_Task instructions_. Write out nothing but the lines from the first line of the entries below through the line with "nose: (217, 403)"; no pictures go in.

Records shown Block Start

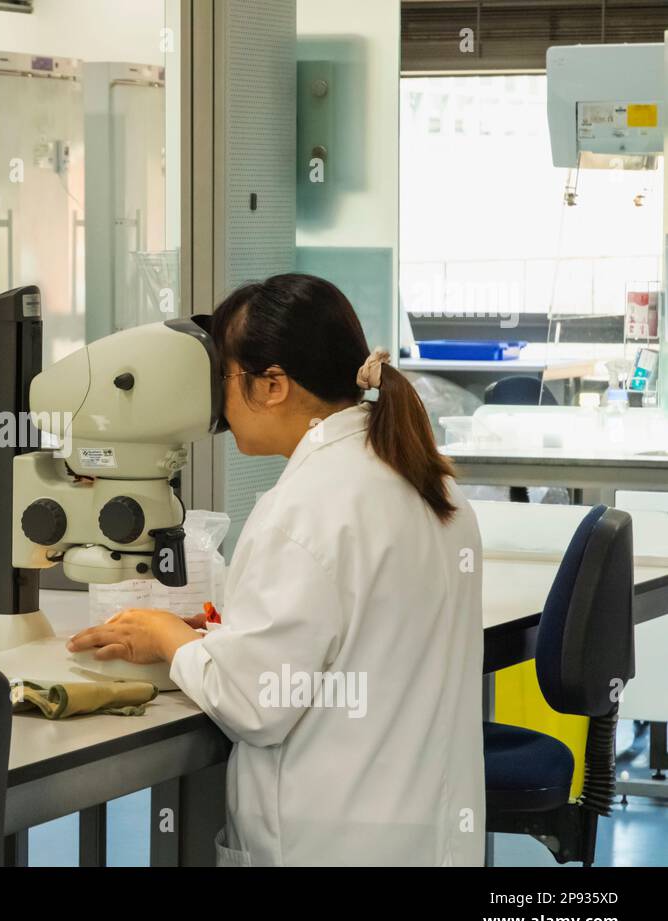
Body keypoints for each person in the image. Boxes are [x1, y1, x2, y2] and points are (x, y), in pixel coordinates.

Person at [68, 274, 484, 866]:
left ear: (272, 386)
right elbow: (355, 636)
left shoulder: (304, 507)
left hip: (328, 844)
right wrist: (216, 636)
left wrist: (167, 636)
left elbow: (257, 702)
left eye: (223, 380)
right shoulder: (426, 481)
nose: (217, 403)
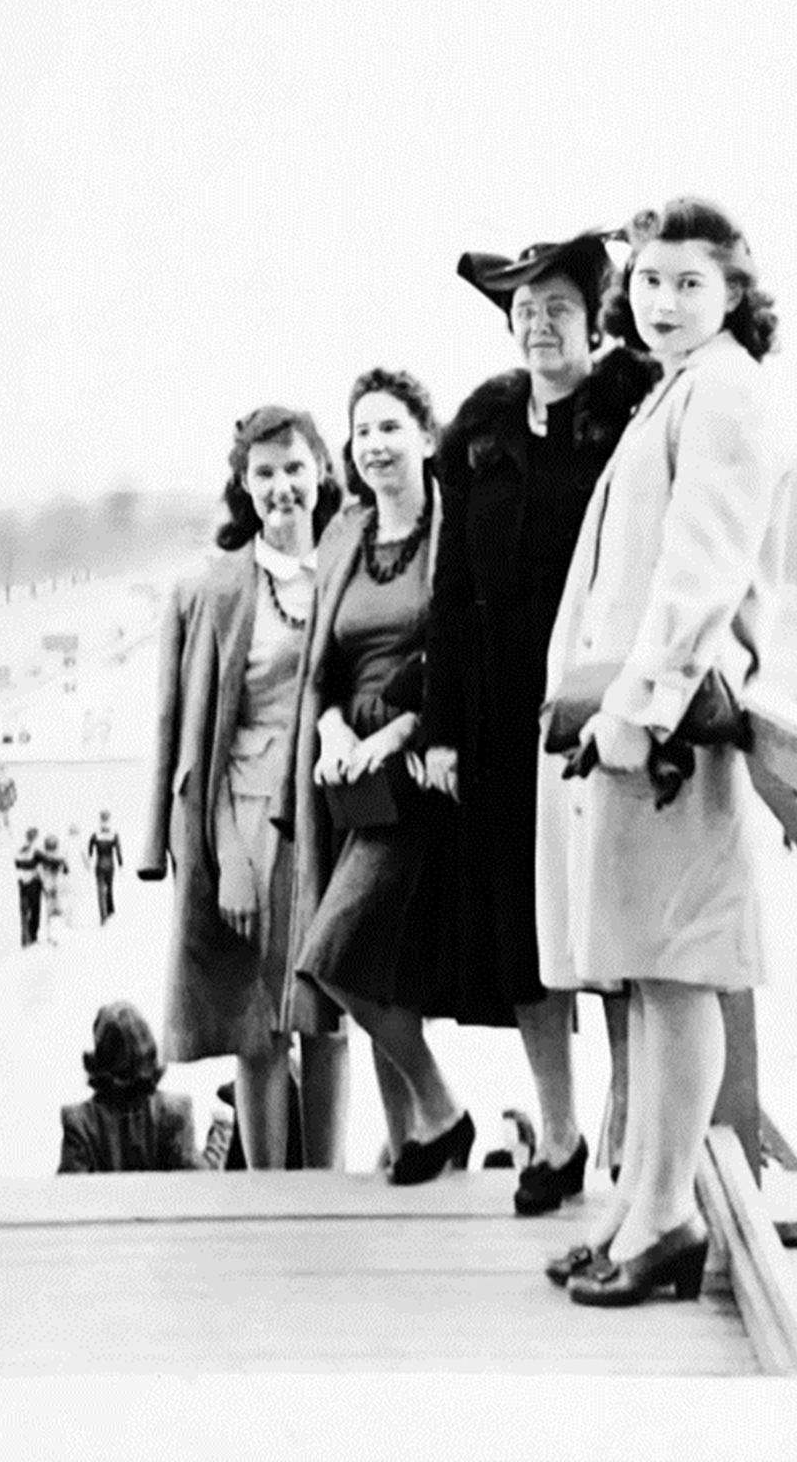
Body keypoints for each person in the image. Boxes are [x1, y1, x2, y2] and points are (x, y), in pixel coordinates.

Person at [540, 198, 786, 1305]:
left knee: (680, 973)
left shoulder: (727, 391)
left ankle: (670, 1218)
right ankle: (641, 1211)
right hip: (647, 727)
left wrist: (637, 712)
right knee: (648, 970)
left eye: (690, 281)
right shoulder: (680, 392)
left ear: (733, 292)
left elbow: (698, 576)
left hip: (675, 733)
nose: (665, 301)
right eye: (647, 281)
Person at [422, 229, 659, 1215]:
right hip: (496, 713)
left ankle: (630, 1123)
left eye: (557, 308)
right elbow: (450, 585)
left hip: (602, 704)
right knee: (526, 931)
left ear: (591, 320)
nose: (539, 326)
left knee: (611, 917)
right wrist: (439, 726)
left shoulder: (629, 416)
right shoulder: (479, 434)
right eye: (523, 312)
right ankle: (555, 1135)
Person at [139, 406, 349, 1169]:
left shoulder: (351, 570)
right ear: (244, 485)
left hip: (335, 816)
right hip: (250, 818)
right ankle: (265, 1194)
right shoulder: (217, 591)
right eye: (264, 473)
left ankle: (324, 1185)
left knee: (329, 1013)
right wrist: (226, 855)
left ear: (322, 471)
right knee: (256, 1021)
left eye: (295, 467)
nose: (282, 486)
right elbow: (201, 749)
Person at [284, 367, 472, 1185]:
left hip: (417, 767)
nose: (375, 446)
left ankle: (442, 1109)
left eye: (391, 428)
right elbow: (319, 666)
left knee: (334, 953)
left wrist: (395, 734)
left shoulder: (452, 530)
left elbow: (457, 647)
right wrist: (329, 733)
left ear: (426, 438)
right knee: (366, 963)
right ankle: (419, 1138)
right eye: (362, 432)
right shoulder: (343, 537)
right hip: (345, 775)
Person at [57, 1001, 201, 1172]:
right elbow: (199, 1185)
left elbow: (69, 1194)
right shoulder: (175, 1111)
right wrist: (221, 1135)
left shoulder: (78, 1121)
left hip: (103, 1200)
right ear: (150, 1049)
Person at [87, 809, 125, 923]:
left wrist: (89, 859)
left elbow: (90, 849)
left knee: (100, 890)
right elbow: (118, 851)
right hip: (110, 864)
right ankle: (110, 910)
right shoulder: (114, 834)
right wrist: (121, 864)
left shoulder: (95, 834)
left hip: (99, 863)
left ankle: (103, 916)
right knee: (109, 887)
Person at [37, 834, 69, 946]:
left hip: (47, 886)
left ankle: (51, 935)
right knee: (58, 910)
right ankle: (58, 935)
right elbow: (66, 871)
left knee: (49, 912)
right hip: (57, 886)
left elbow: (39, 871)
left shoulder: (42, 858)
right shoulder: (60, 857)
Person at [15, 827, 43, 947]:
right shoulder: (36, 850)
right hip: (34, 882)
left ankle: (24, 939)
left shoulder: (20, 850)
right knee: (35, 911)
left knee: (24, 911)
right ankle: (33, 937)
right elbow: (41, 864)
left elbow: (17, 864)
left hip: (22, 883)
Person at [0, 766, 17, 831]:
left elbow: (13, 791)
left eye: (3, 771)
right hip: (1, 801)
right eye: (1, 771)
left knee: (4, 816)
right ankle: (4, 830)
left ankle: (6, 829)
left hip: (3, 801)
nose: (2, 773)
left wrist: (13, 799)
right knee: (2, 817)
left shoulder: (8, 780)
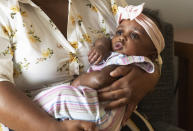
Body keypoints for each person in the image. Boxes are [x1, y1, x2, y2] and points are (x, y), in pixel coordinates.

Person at [0, 0, 160, 131]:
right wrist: (54, 128)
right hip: (34, 123)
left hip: (110, 118)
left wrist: (148, 77)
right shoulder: (4, 9)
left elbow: (153, 48)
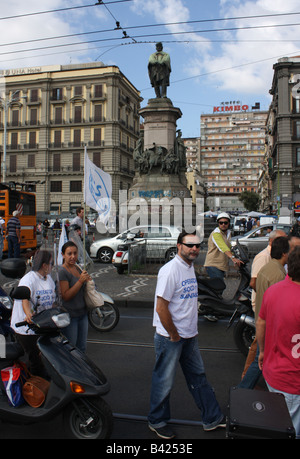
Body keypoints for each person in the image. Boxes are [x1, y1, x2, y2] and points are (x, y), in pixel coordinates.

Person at [148, 231, 225, 439]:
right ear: (178, 245)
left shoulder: (189, 268)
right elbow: (161, 307)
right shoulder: (170, 271)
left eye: (197, 246)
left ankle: (212, 418)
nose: (194, 249)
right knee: (164, 381)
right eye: (189, 245)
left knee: (198, 377)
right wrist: (173, 335)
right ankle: (157, 420)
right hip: (170, 338)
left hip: (189, 336)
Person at [257, 246, 300, 438]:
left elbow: (261, 322)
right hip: (293, 381)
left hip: (273, 371)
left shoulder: (273, 291)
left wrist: (262, 352)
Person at [238, 236, 289, 389]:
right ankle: (243, 390)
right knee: (260, 360)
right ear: (285, 253)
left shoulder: (269, 268)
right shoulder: (278, 274)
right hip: (269, 324)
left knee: (261, 359)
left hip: (263, 319)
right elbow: (278, 305)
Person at [10, 250, 56, 376]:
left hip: (42, 326)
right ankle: (34, 390)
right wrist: (28, 314)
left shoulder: (49, 279)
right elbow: (25, 299)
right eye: (51, 263)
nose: (53, 266)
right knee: (36, 361)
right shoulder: (29, 279)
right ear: (44, 265)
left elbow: (52, 300)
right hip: (27, 327)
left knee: (45, 359)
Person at [58, 241, 91, 353]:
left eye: (75, 253)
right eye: (69, 254)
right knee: (71, 350)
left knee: (82, 348)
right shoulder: (62, 271)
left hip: (83, 314)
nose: (73, 257)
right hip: (71, 316)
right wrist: (81, 281)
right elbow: (66, 296)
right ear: (63, 255)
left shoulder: (77, 268)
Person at [204, 212, 243, 279]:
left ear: (229, 223)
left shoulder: (228, 233)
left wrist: (236, 258)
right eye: (221, 223)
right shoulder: (216, 234)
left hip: (222, 265)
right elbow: (223, 247)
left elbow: (229, 248)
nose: (223, 224)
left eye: (225, 223)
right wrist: (233, 258)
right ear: (218, 223)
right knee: (218, 287)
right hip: (213, 264)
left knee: (219, 287)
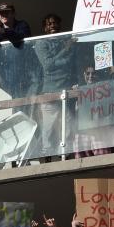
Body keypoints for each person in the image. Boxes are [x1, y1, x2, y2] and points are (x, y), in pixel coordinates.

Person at [35, 14, 76, 160]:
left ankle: (65, 157)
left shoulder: (65, 40)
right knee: (48, 129)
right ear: (44, 27)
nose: (53, 26)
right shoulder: (41, 43)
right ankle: (46, 160)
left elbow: (70, 63)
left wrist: (64, 53)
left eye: (55, 23)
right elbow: (48, 65)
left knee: (69, 126)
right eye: (49, 24)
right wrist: (65, 50)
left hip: (66, 91)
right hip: (50, 92)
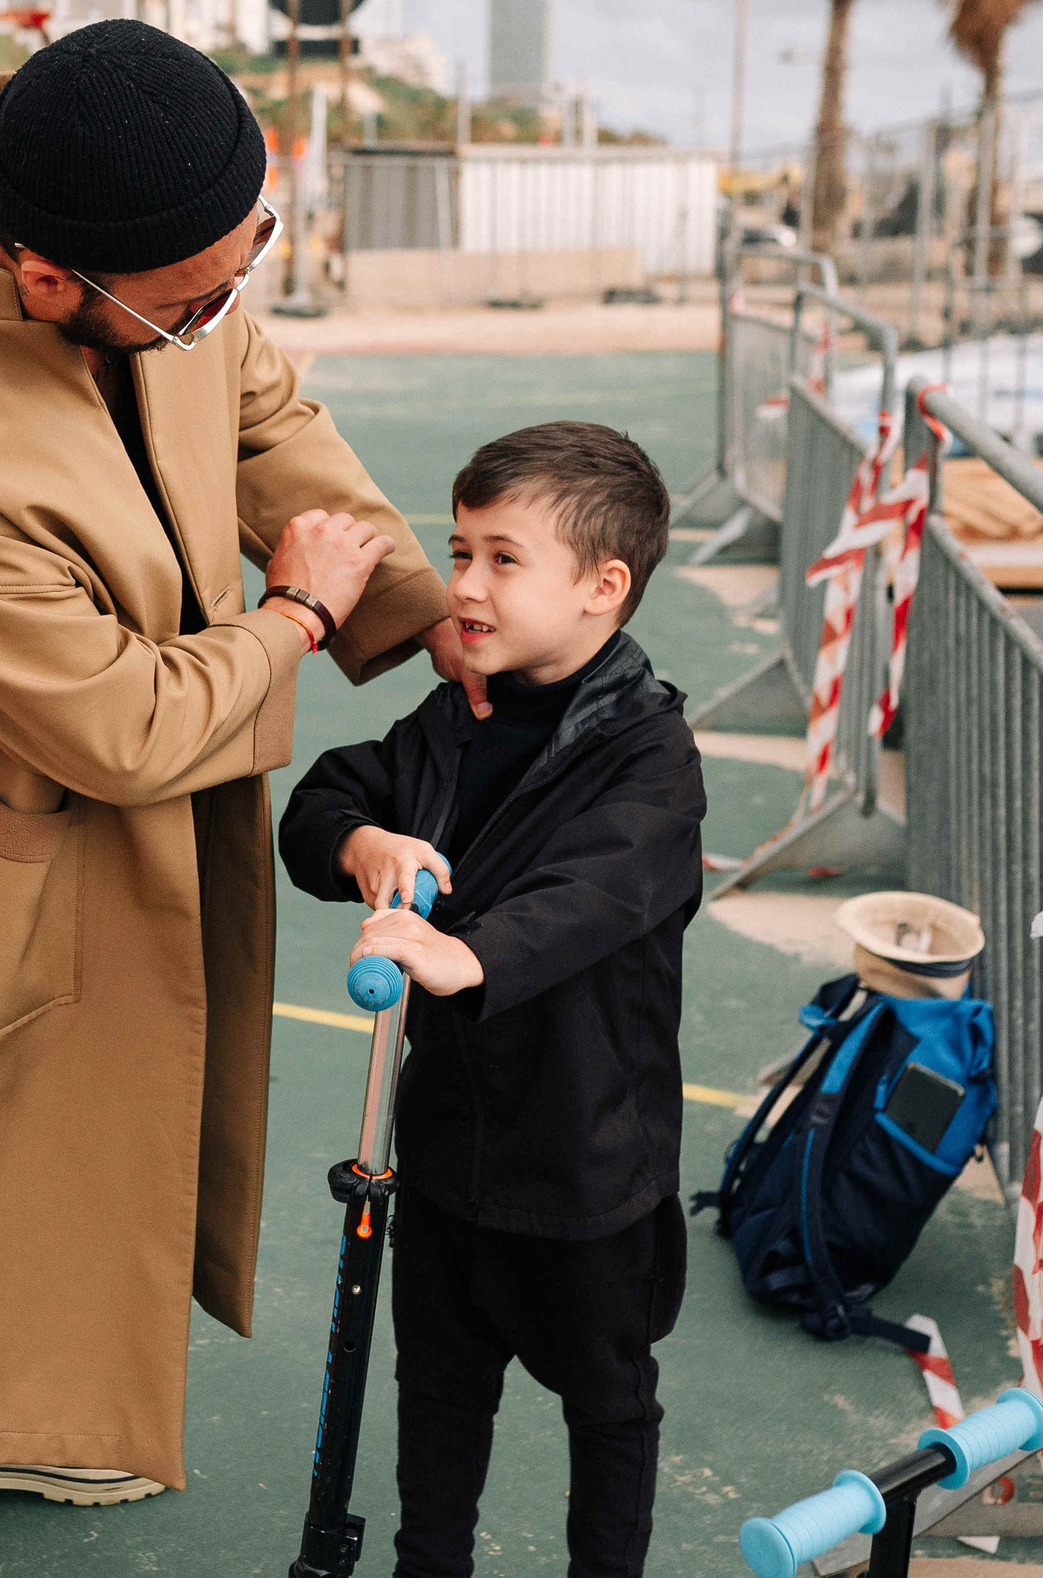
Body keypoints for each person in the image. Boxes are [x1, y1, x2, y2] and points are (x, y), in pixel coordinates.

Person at [0, 22, 480, 1578]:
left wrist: (413, 599)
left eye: (244, 269)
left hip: (57, 757)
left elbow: (260, 407)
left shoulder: (148, 253)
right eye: (193, 301)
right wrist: (301, 620)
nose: (224, 314)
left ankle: (28, 1411)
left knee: (65, 1124)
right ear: (50, 283)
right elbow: (117, 720)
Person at [278, 422, 706, 1578]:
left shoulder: (649, 754)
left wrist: (466, 955)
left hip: (583, 1157)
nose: (462, 586)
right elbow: (324, 796)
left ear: (600, 588)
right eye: (459, 550)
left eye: (501, 559)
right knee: (438, 1390)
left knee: (607, 1399)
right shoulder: (457, 717)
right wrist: (365, 841)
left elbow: (601, 888)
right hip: (451, 1142)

Records shown Block End

_Response_.
Body keypoints for each person in the image. Boxes are [x1, y1, x2, y2] and points are (x, y), in pixel coordinates.

Person at [68, 274, 484, 866]:
left ear: (272, 386)
right elbow: (355, 636)
left shoulder: (304, 507)
left hip: (328, 844)
right wrist: (216, 636)
left wrist: (167, 636)
left elbow: (257, 702)
left eye: (223, 380)
right shoulder: (426, 481)
nose: (217, 403)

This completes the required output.